**Task item**
In the records that follow, show each line where the word "down" is present.

**Supplied data**

________________________

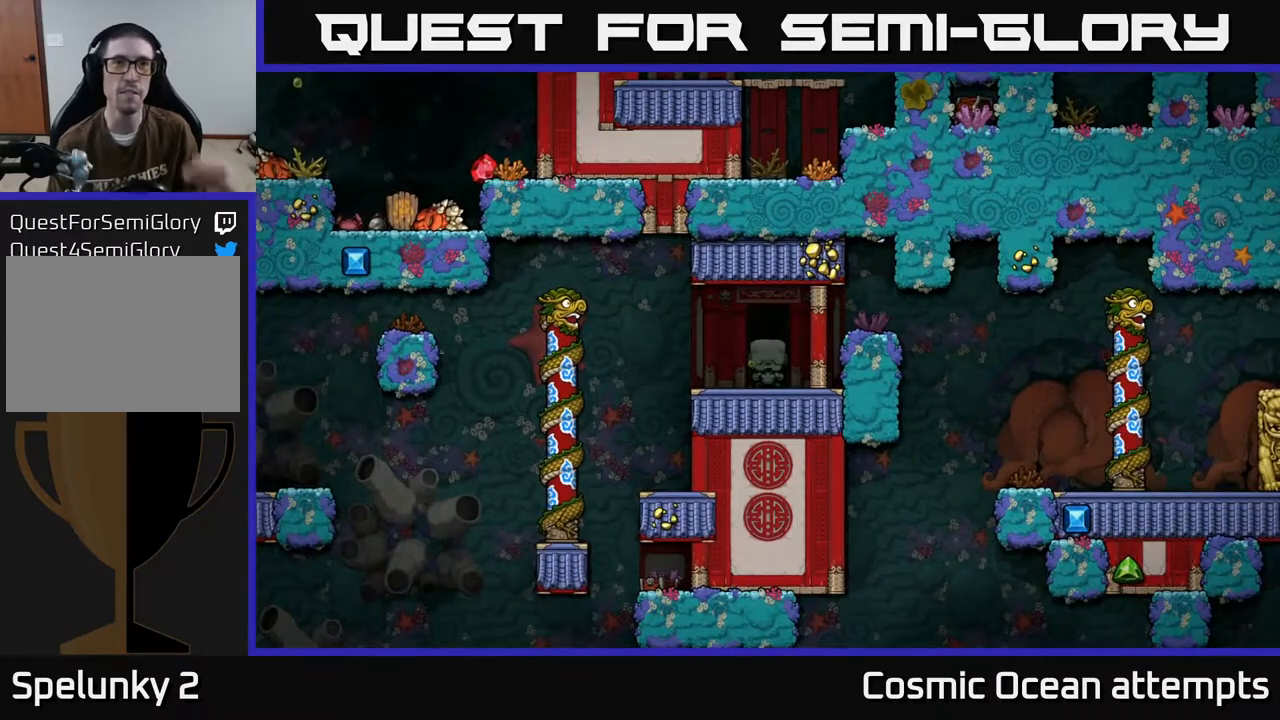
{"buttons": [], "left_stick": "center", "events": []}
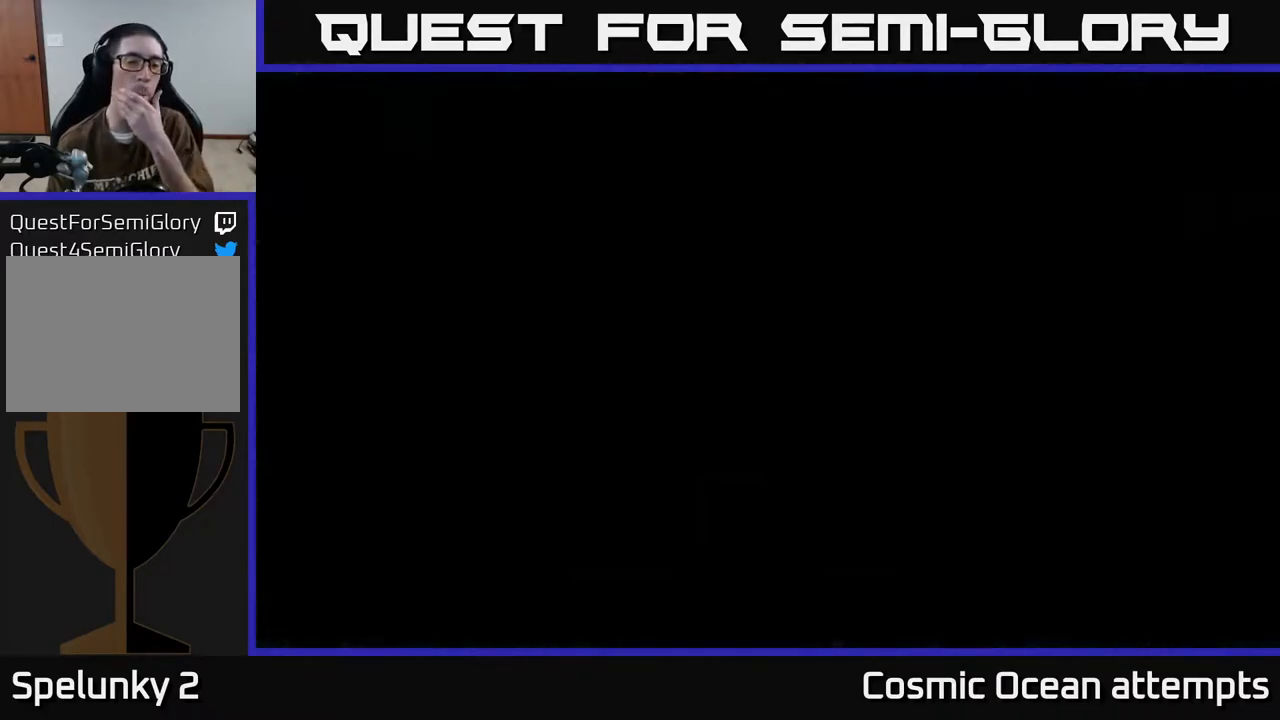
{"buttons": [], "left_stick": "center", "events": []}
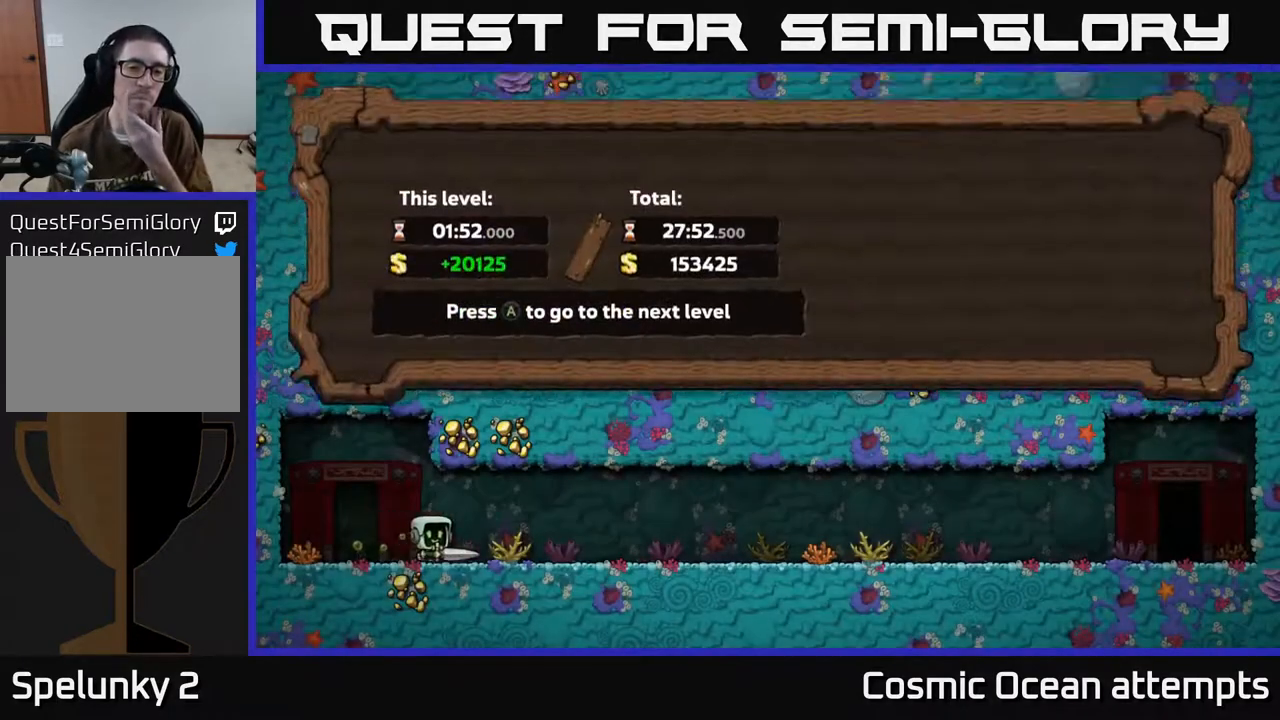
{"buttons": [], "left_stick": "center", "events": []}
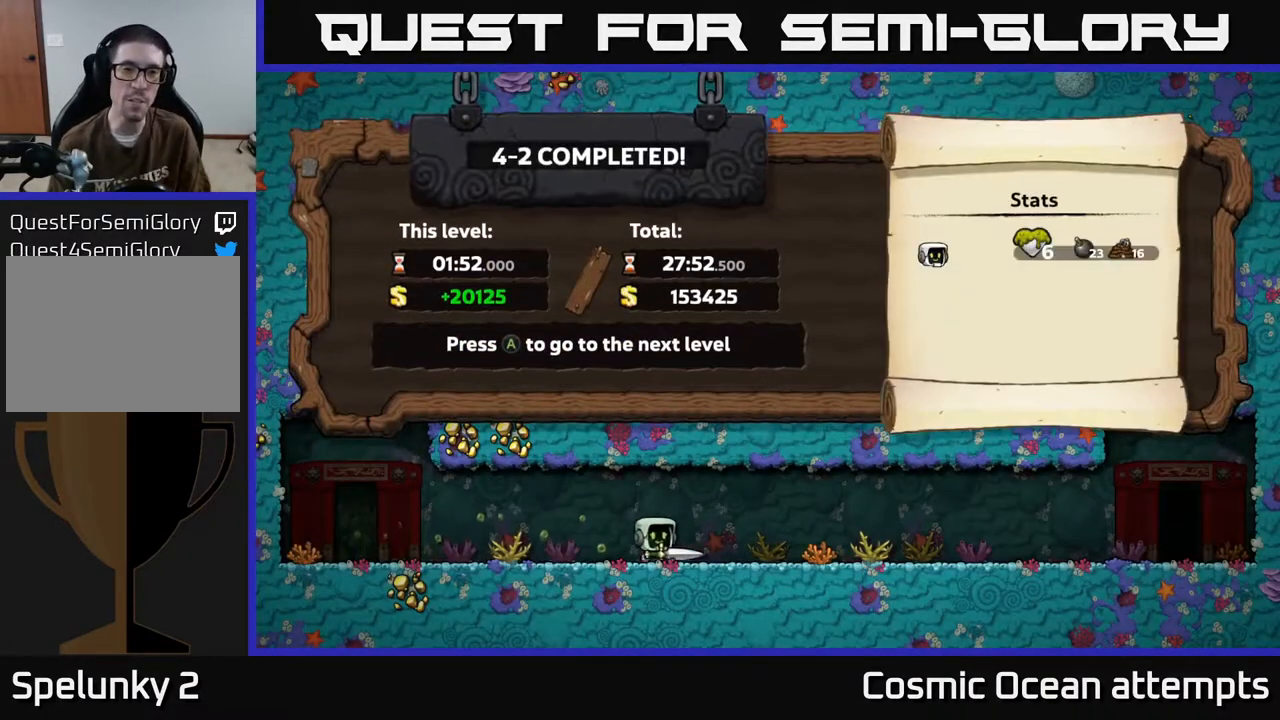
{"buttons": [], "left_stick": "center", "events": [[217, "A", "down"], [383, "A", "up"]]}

________________________

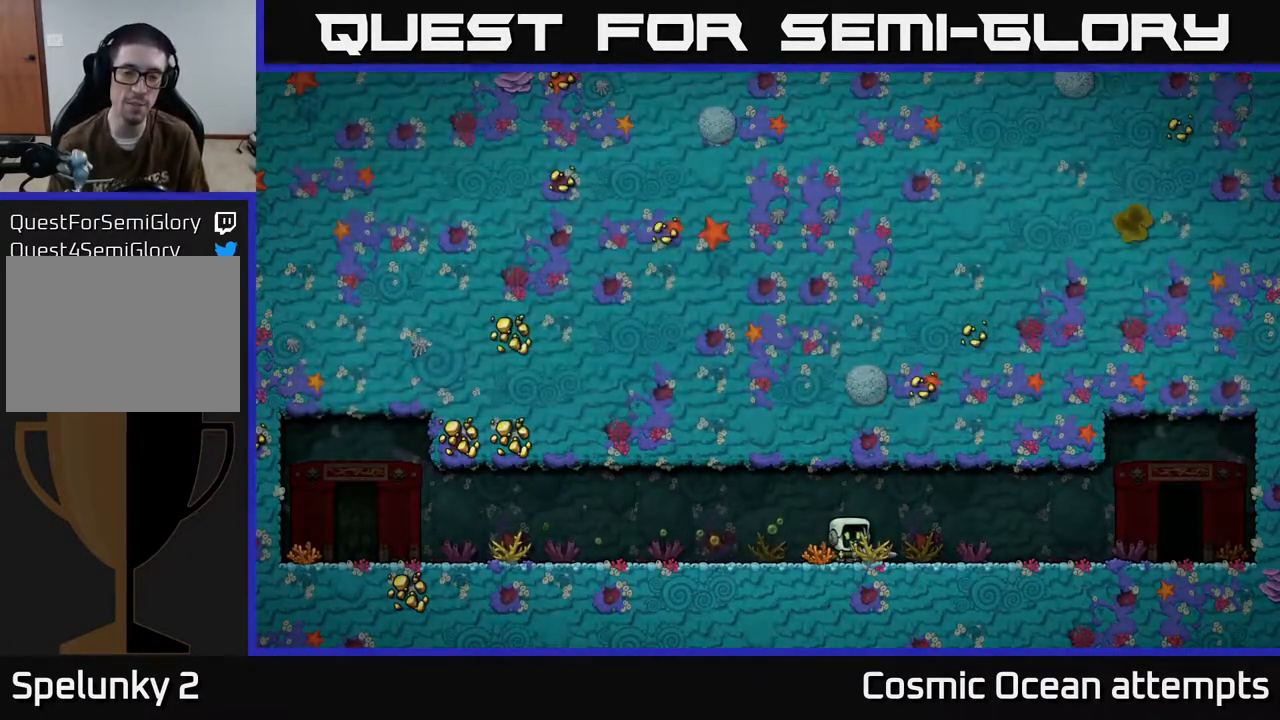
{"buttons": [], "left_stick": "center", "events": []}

________________________

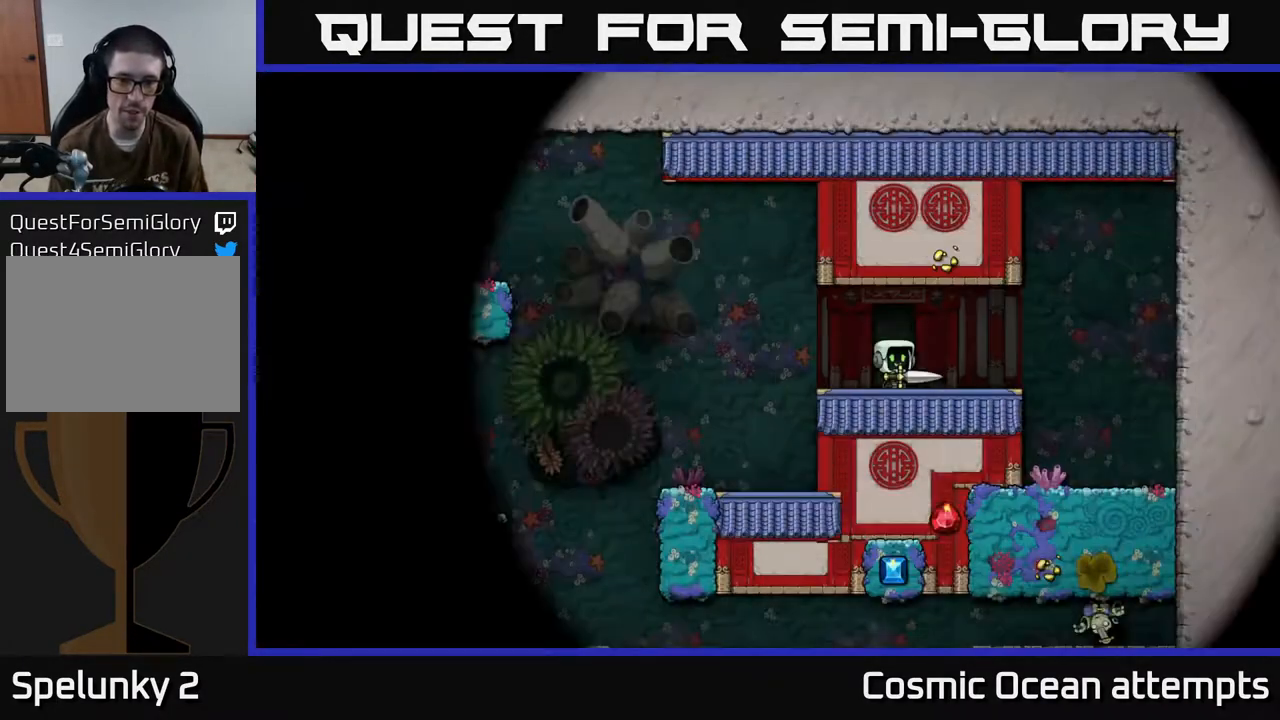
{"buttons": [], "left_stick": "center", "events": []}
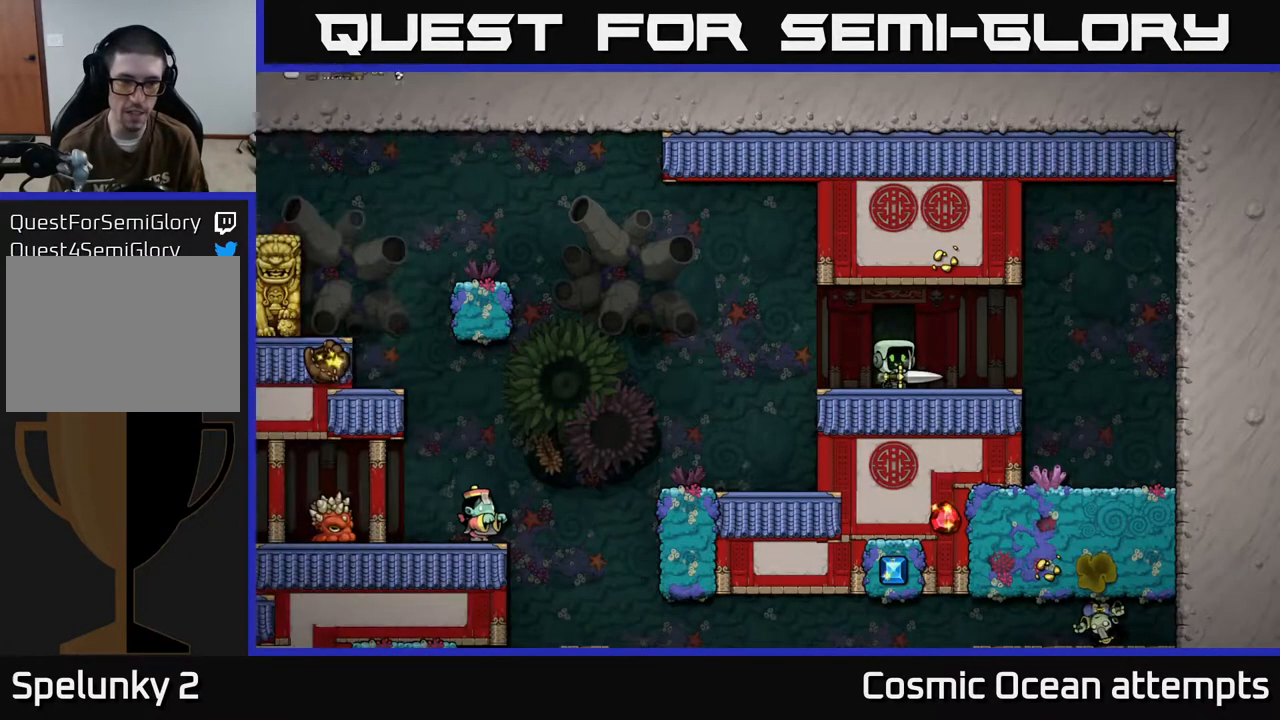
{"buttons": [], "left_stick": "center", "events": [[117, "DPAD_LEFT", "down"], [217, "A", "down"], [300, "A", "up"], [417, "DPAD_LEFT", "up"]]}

________________________

**Reply**
{"buttons": [], "left_stick": "center", "events": [[217, "A", "down"], [383, "A", "up"]]}
{"buttons": [], "left_stick": "center", "events": [[117, "DPAD_LEFT", "down"], [217, "A", "down"], [300, "A", "up"], [417, "DPAD_LEFT", "up"]]}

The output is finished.